══ Records for processing
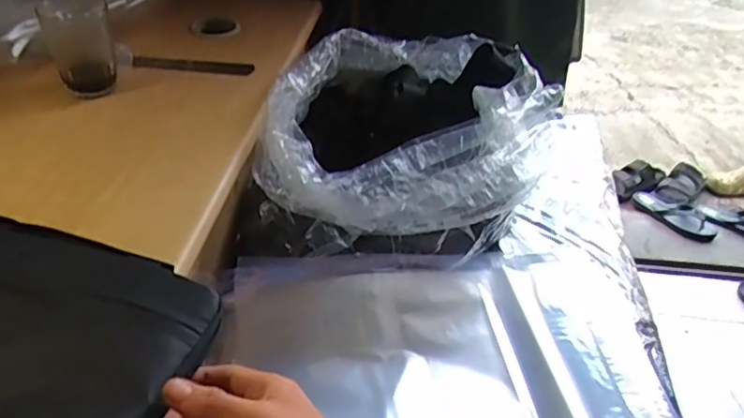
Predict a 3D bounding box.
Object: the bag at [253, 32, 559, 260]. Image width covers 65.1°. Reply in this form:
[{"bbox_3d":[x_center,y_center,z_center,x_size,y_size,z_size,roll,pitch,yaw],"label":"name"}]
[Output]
[{"bbox_3d":[0.044,-0.095,0.727,0.304,0.168,0.345,8,40,1],"label":"bag"}]

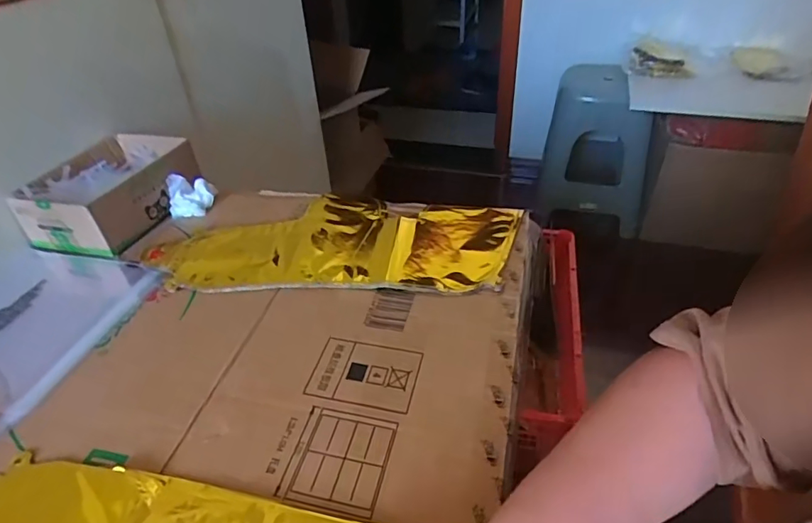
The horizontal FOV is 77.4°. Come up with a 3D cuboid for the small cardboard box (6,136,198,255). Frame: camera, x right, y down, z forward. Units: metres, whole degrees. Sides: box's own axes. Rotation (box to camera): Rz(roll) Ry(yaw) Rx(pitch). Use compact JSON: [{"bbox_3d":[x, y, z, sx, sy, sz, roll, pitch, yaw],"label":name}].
[{"bbox_3d":[-0.370,-0.096,0.645,0.148,0.061,0.190,9,40,14],"label":"small cardboard box"}]

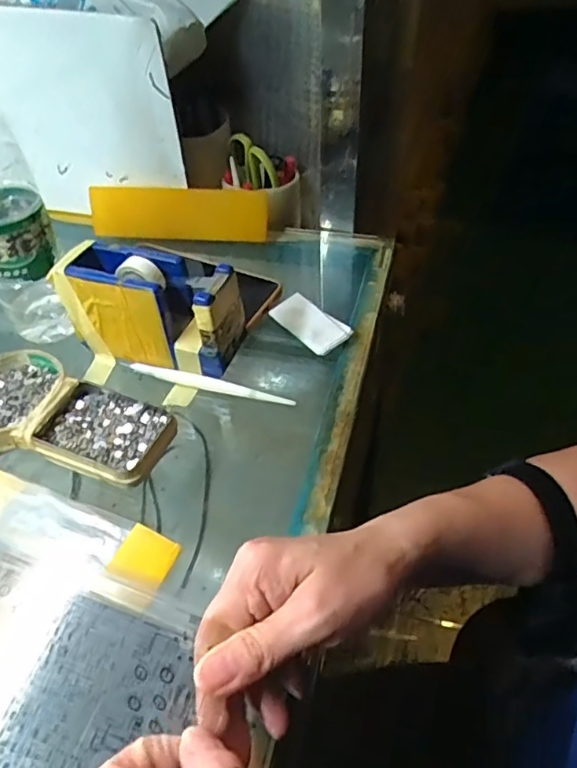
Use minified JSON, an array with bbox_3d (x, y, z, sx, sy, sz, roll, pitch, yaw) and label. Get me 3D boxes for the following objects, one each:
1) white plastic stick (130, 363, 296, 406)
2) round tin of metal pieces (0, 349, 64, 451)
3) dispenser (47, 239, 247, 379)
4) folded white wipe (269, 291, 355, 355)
[{"bbox_3d":[-0.060,0.000,0.415,0.133,0.010,0.009,13,51,18],"label":"white plastic stick"},{"bbox_3d":[-0.207,0.009,0.404,0.081,0.017,0.079,-4,48,4],"label":"round tin of metal pieces"},{"bbox_3d":[-0.103,-0.058,0.417,0.134,0.078,0.048,17,51,11],"label":"dispenser"},{"bbox_3d":[0.018,-0.051,0.455,0.033,0.009,0.069,-36,54,-23],"label":"folded white wipe"}]

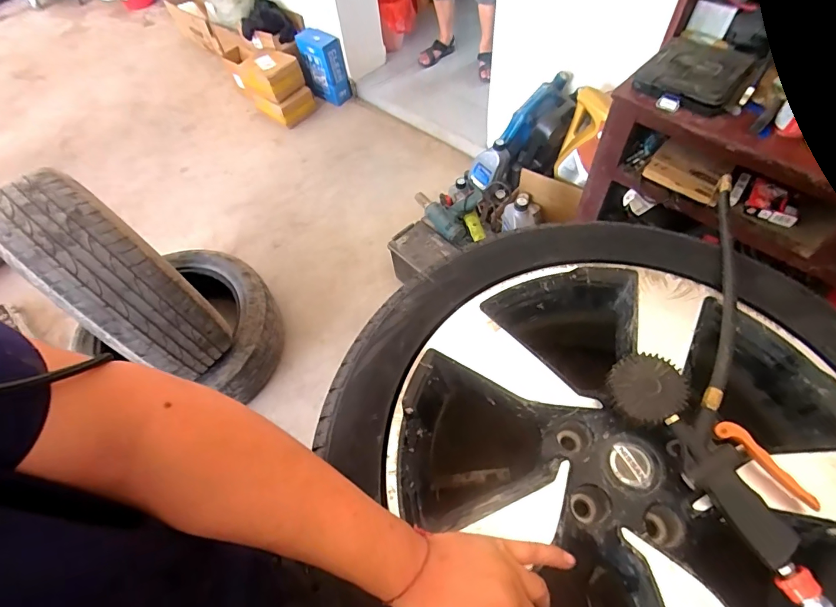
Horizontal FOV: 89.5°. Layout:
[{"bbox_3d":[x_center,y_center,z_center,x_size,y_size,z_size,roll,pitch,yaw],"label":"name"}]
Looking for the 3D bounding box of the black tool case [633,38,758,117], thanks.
════
Your task is to copy every line of the entries that contains the string "bounding".

Predict a 3D bounding box.
Looking for the 3D bounding box of the black tool case [633,38,758,117], thanks.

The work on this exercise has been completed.